PD0325901 clinical trial in all BDL rats. As a compensatory effect for osmotic imbalance created by glutamine increase, other brain osmolytes decreased: Myoinositol being the first one (−35%), followed by taurine and choline (−20% and −40%) as well as creatine (−20%), a metabolite involved in energy metabolism but recently described in osmoregulation and neuromodulation. Phosphocreatine, a metabolite involved in energy metabolism, was constant over time. ADC values showed an increase (+10%) over the first 8 weeks post-BDL, suggesting that mild edema develops in spite of ongoing osmotic regulation in agreement with our previous

results. 31P MRS data showed a gradual increase of Phosphocreatine/yATP ratios, meaning that there was a gradual decrease of ۷ATP (−10%) since phosphocreatine values were constant over time. Our work suggests that the osmotic imbalance created by the continuous increase of glutamine may be partially compensated by a concomitant decrease of other idiogenic osmolytes HM781-36B ic50 resulting in minimal brain edema. It is unlikely that the residual brain edema is due to energy disturbances. Rather, high concentrations of the osmotically active glutamine may be the principal cause of the minimal brain edema increasingly recognized in CLD. Disclosures: The

following people have nothing to disclose: Cristina Cudalbu, Olivier Braissant, Arjun Jayaswal, Rolf Gruetter, Valerie A. McLin many Estrogen-induced cholestasis may develop in susceptible individuals during pregnancy, oral contraceptive use, or hormone replacement therapy. It is characterized by an impaired uptake and excretion of bile acids (BA) due to changes in the expression of key hepatocyte transporters. Heme oxygenase-1 (HM〇X-1) is the inducible rate-limiting enzyme in heme catabolism.

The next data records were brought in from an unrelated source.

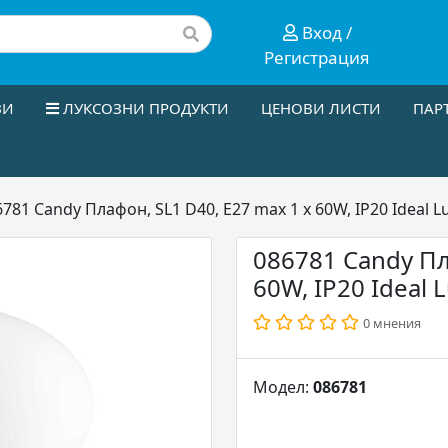
Вход /
Регистрация
ЗИ
ЛУКСОЗНИ ПРОДУКТИ
ЦЕНОВИ ЛИСТИ
ПАР
781 Candy Плафон, SL1 D40, E27 max 1 x 60W, IP20 Ideal L
086781 Candy Пл
60W, IP20 Ideal 
0 мнения
Модел:
086781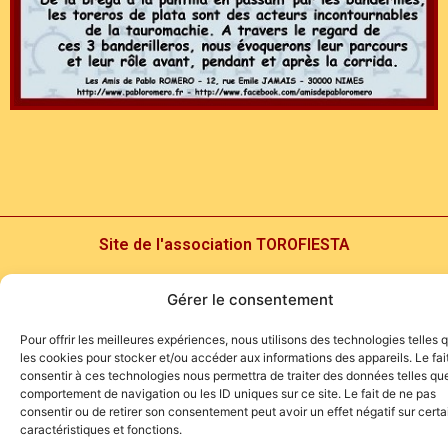
Site de l'association TOROFIESTA
Gérer le consentement
Pour offrir les meilleures expériences, nous utilisons des technologies telles 
les cookies pour stocker et/ou accéder aux informations des appareils. Le fai
consentir à ces technologies nous permettra de traiter des données telles que
comportement de navigation ou les ID uniques sur ce site. Le fait de ne pas
consentir ou de retirer son consentement peut avoir un effet négatif sur cert
caractéristiques et fonctions.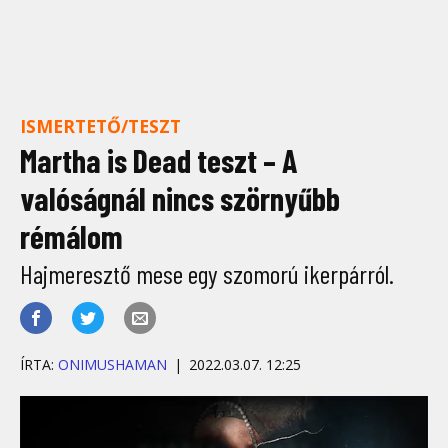
ISMERTETŐ/TESZT
Martha is Dead teszt – A
valóságnál nincs szörnyűbb
rémálom
Hajmeresztő mese egy szomorú ikerpárról.
ÍRTA:
ONIMUSHAMAN
2022.03.07. 12:25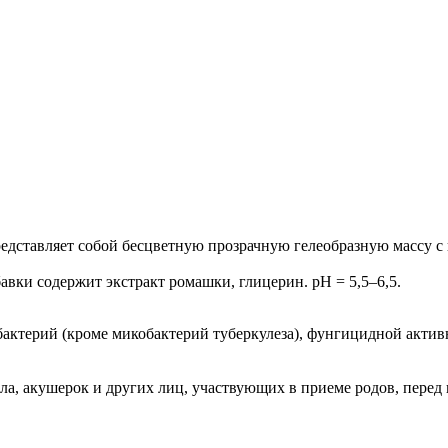
дставляет собой бесцветную прозрачную гелеобразную массу с
авки содержит экстракт ромашки, глицерин. pH = 5,5–6,5.
актерий (кроме микобактерий туберкулеза), фунгицидной актив
ла, акушерок и других лиц, участвующих в приеме родов, перед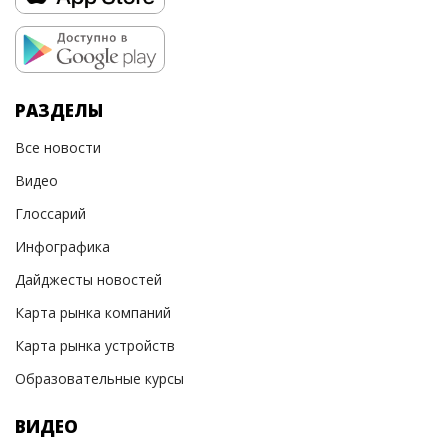
РАЗДЕЛЫ
Все новости
Видео
Глоссарий
Инфографика
Дайджесты новостей
Карта рынка компаний
Карта рынка устройств
Образовательные курсы
ВИДЕО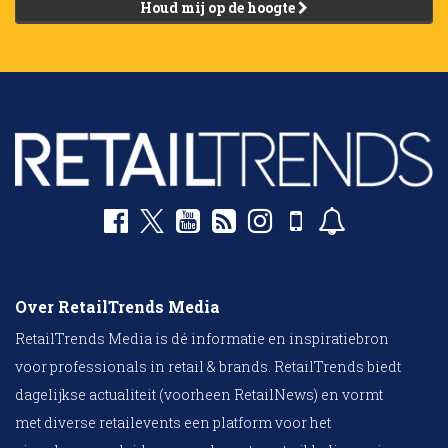
Houd mij op de hoogte
Over RetailTrends Media
RetailTrends Media is dé informatie en inspiratiebron
voor professionals in retail & brands. RetailTrends biedt
dagelijkse actualiteit (voorheen RetailNews) en vormt
met diverse retailevents een platform voor het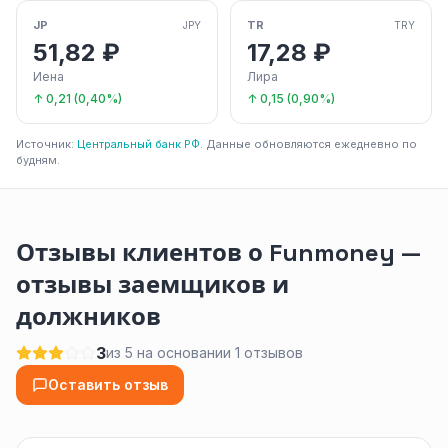
JP
TR
JPY
TRY
51,82 ₽
17,28 ₽
Иена
Лира
↑ 0,21 (0,40%)
↑ 0,15 (0,90%)
Источник:
Центральный банк РФ
. Данные обновляются ежедневно по
будням.
Отзывы клиентов о Funmoney —
отзывы заемщиков и
должников
3
из 5 на основании 1 отзывов
Оставить отзыв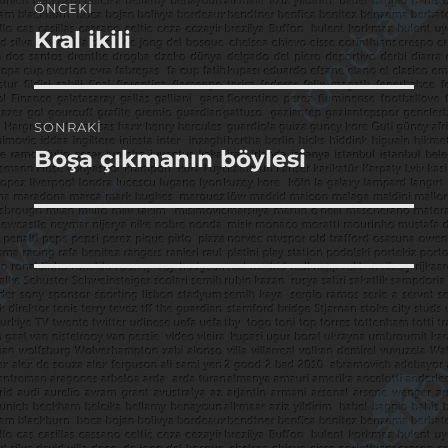
ÖNCEKI
gezinmesi
Kral ikili
Önceki
yazı:
SONRAKI
Boşa çıkmanın böylesi
Sonraki
yazı: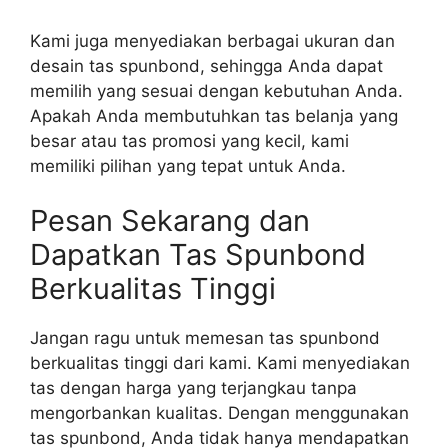
Kami juga menyediakan berbagai ukuran dan
desain tas spunbond, sehingga Anda dapat
memilih yang sesuai dengan kebutuhan Anda.
Apakah Anda membutuhkan tas belanja yang
besar atau tas promosi yang kecil, kami
memiliki pilihan yang tepat untuk Anda.
Pesan Sekarang dan
Dapatkan Tas Spunbond
Berkualitas Tinggi
Jangan ragu untuk memesan tas spunbond
berkualitas tinggi dari kami. Kami menyediakan
tas dengan harga yang terjangkau tanpa
mengorbankan kualitas. Dengan menggunakan
tas spunbond, Anda tidak hanya mendapatkan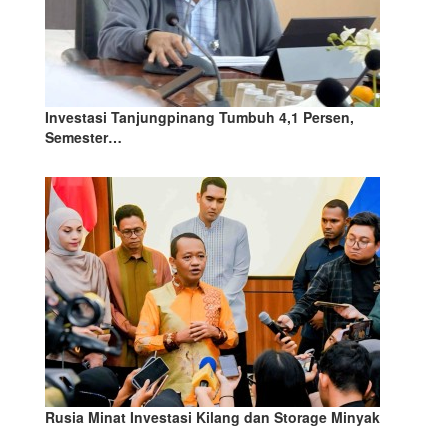
Investasi Tanjungpinang Tumbuh 4,1 Persen,
Semester…
Rusia Minat Investasi Kilang dan Storage Minyak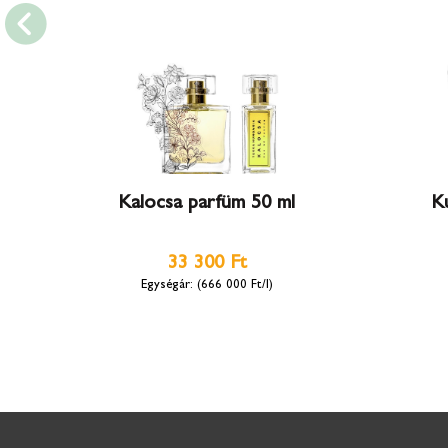
Kalocsa parfüm 50 ml
K
33 300 Ft
(666 000 Ft/l)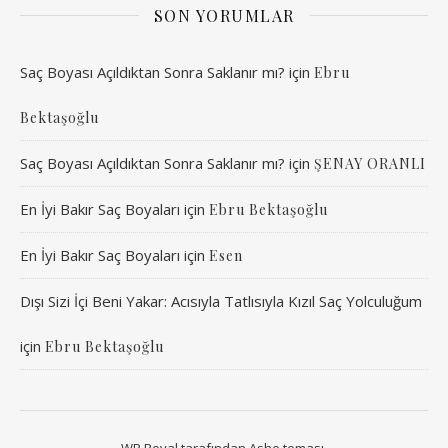
SON YORUMLAR
Saç Boyası Açıldıktan Sonra Saklanır mı?
için
Ebru
Bektaşoğlu
Saç Boyası Açıldıktan Sonra Saklanır mı?
için
ŞENAY ORANLI
En İyi Bakır Saç Boyaları
için
Ebru Bektaşoğlu
En İyi Bakır Saç Boyaları
için
Esen
Dışı Sizi İçi Beni Yakar: Acısıyla Tatlısıyla Kızıl Saç Yolculuğum
için
Ebru Bektaşoğlu
WP Royal
tarafından Ashe teması.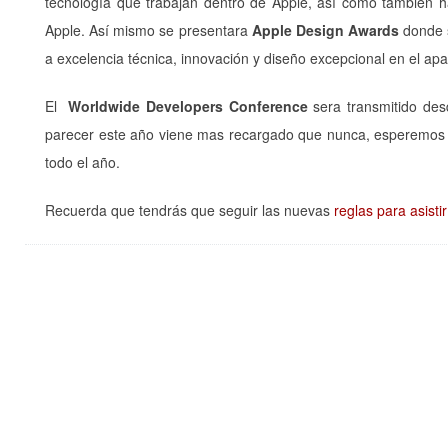
tecnología que trabajan dentro de Apple, así como también 
Apple. Así mismo se presentara
Apple Design Awards
donde s
a excelencia técnica, innovación y diseño excepcional en el ap
El
Worldwide
Developers
Conference
sera transmitido des
parecer este año viene mas recargado que nunca, esperemos
todo el año.
Recuerda que tendrás que seguir las nuevas
reglas para asist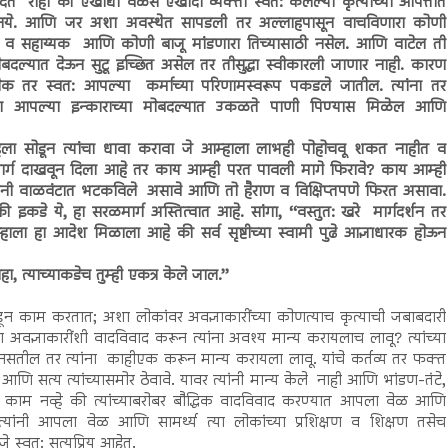
ेत राहा की एखाद्या वेळेस एखादी व्यक्ती स्वत: केलेल्या कृत्यांच्या आपत्तीत
नये. आणि जर अशा अवस्थेत सापडली तर अल्लाहपासून वाचविणारा कोणी
 व सहाय्यक आणि कोणी बाजू मांडणारा तिच्यासाठी नसेल. आणि वाटेल ती
मोबदल्यात देऊन सुटू इच्छित असेल तर तीसुद्धा स्वीकारली जाणार नाही. कारण
क तर स्वत: आपल्या कर्माच्या परिणामस्वरूप पकडले जातील. त्यांना तर
्या आपल्या इन्काराच्या मोबदल्यात उकळते पाणी पिण्यास मिळेल आणि
लाहला सोडून त्यांचा धावा करावा जे आम्हाला लाभही पोहोचवू शकत नाहीत व
मार्ग दाखवून दिला आहे तर काय आम्ही परत पावली मागे फिरावे? काय आम्ही
ांनी वाळवंटात भटकविले असावे आणि तो हैराण व विक्षिप्तपणे फिरत असावा.
इकडे ये, हा सरळमार्ग अस्तित्वात आहे. सांगा, ‘‘वस्तुत: खरे मार्गदर्शन तर
ाला हा आदेश मिळाला आहे की सर्व सृष्टीच्या स्वामी पुढे आज्ञाधारक होऊन
ा, त्याच्याकडेच तुम्ही एकत्र केले जाल.’’
राहून काम करतात; अशा लोकांवर अवज्ञाकारींच्या कोणत्याच कृत्याची जबाबदारी
वज्ञाकारींशी वादविवाद करून त्यांना अवश्य मान्य करायलाच लावू? त्यांच्या
करीत नसतील तर त्यांना काहीएक करून मान्य करायला लावू. यांचे कर्तव्य तर फक्त
 आणि सत्य त्यांच्यासमोर ठेवावे. यावर त्यांनी मान्य केले नाही आणि भांडण-तंटे,
े काम नव्हे की त्यांच्याबरोबर बौद्धिक वादविवाद करण्यात आपला वेळ आणि
क्त त्यांनी आपला वेळ आणि सामर्थ्य त्या लोकांच्या प्रशिक्षण व शिक्षण तसेच
 स्वत: सत्यप्रिय आहेत.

The induction of HM〇X-1 by its substrate, heme, is mediated via activation of nuclear factor erythroid 2-related factor 2 (Nrf2). HM〇X-1 induction can protect the liver from toxic, oxidative and inflammatory insults, however, its role in cholestasis remains unknown. The objective of this study was to investigate the effect of HM〇X-1 induction by heme on ethinylestradiol (EE)-induced cholestasis and possible underlying mechanisms.